(Excerpted passage)
Shirtlifter #2 is a further demonstration of MacIsaac’s urge to tackle thorny subjects. These short, mostly autobiographical pieces deal with coming out, to oneself and to others; being the lone queer in a large family; hunting for sex in bars and online; the anomie of urban life; and the role that geography plays in life events and relationships. Here MacIsaac is in full control of his storytelling techniques, and every story packs a punch.
Shirtlifter #3 contains the first three chapters of Unpacking,including the brief scene I described at the beginning of this review. Unpacking shows every sign of being a terrific graphic novel. (Just to give some context, by ‘terrific’ I mean a work that compares with Stuck Rubber Baby by Howard Cruse, Beg the Question by Bob Fingerman, or Box Office Poison by Alex Robinson). MacIsaac keeps refining his ability to tell stories graphically, and the results are stunning. Matt is a three-dimensional character, and the narrative deftly covers every area of his life, capturing the feel of upheaval and transition,the itch to see what will happen next. I can’t wait to see more of Matt.
(End Excerpted passage)
(Extracted records)
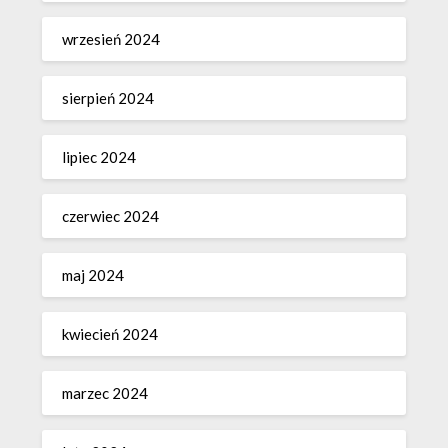
wrzesień 2024
sierpień 2024
lipiec 2024
czerwiec 2024
maj 2024
kwiecień 2024
marzec 2024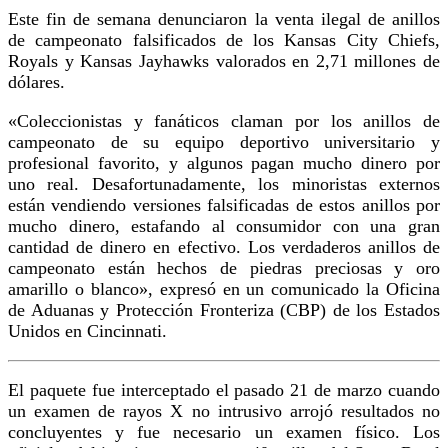
Este fin de semana denunciaron la venta ilegal de anillos
de campeonato falsificados de los Kansas City Chiefs,
Royals y Kansas Jayhawks valorados en 2,71 millones de
dólares.
«Coleccionistas y fanáticos claman por los anillos de
campeonato de su equipo deportivo universitario y
profesional favorito, y algunos pagan mucho dinero por
uno real. Desafortunadamente, los minoristas externos
están vendiendo versiones falsificadas de estos anillos por
mucho dinero, estafando al consumidor con una gran
cantidad de dinero en efectivo. Los verdaderos anillos de
campeonato están hechos de piedras preciosas y oro
amarillo o blanco», expresó en un comunicado la Oficina
de Aduanas y Protección Fronteriza (CBP) de los Estados
Unidos en Cincinnati.
El paquete fue interceptado el pasado 21 de marzo cuando
un examen de rayos X no intrusivo arrojó resultados no
concluyentes y fue necesario un examen físico. Los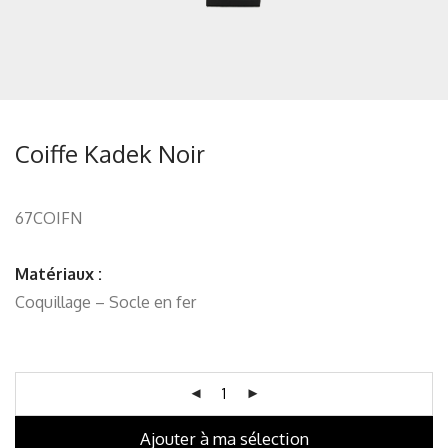
Coiffe Kadek Noir
67COIFN
Matériaux :
Coquillage – Socle en fer
Ajouter à ma sélection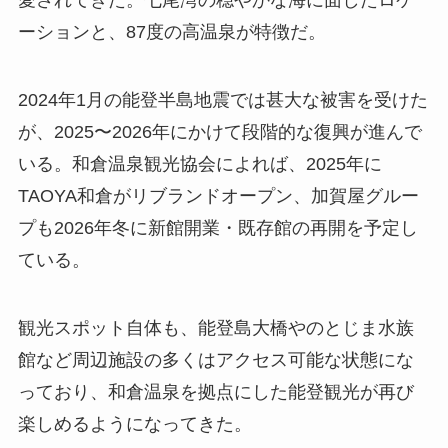
愛されてきた。七尾湾の穏やかな海に面したロケ
ーションと、87度の高温泉が特徴だ。
2024年1月の能登半島地震では甚大な被害を受けた
が、2025〜2026年にかけて段階的な復興が進んで
いる。和倉温泉観光協会によれば、2025年に
TAOYA和倉がリブランドオープン、加賀屋グルー
プも2026年冬に新館開業・既存館の再開を予定し
ている。
観光スポット自体も、能登島大橋やのとじま水族
館など周辺施設の多くはアクセス可能な状態にな
っており、和倉温泉を拠点にした能登観光が再び
楽しめるようになってきた。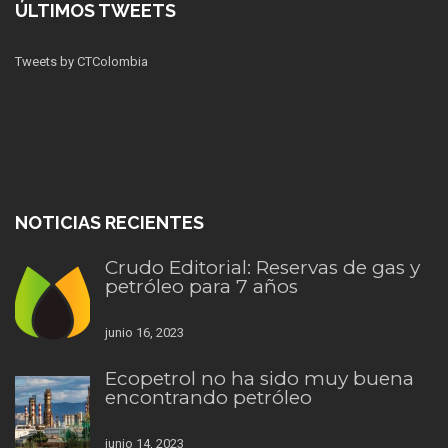
ÚLTIMOS TWEETS
Tweets by CTColombia
NOTICIAS RECIENTES
Crudo Editorial: Reservas de gas y
petróleo para 7 años
junio 16, 2023
Ecopetrol no ha sido muy buena
encontrando petróleo
junio 14, 2023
(End Extracted records)
• **Exercise set**
1) List the graphic novels that the review excerpt names as comparisons for Unpacking, each with the creator given for it.
2) From the review excerpt, output the passage that opens with the words containing "Shirtlifter #3 contains" and closes with "more of Matt.". Reproduce it word for word.

• **Responses for each task**
1)
Stuck Rubber Baby by Howard Cruse
Beg the Question by Bob Fingerman
Box Office Poison by Alex Robinson

2)
Shirtlifter #3 contains the first three chapters of Unpacking,including the brief scene I described at the beginning of this review. Unpacking shows every sign of being a terrific graphic novel. (Just to give some context, by ‘terrific’ I mean a work that compares with Stuck Rubber Baby by Howard Cruse, Beg the Question by Bob Fingerman, or Box Office Poison by Alex Robinson). MacIsaac keeps refining his ability to tell stories graphically, and the results are stunning. Matt is a three-dimensional character, and the narrative deftly covers every area of his life, capturing the feel of upheaval and transition,the itch to see what will happen next. I can’t wait to see more of Matt.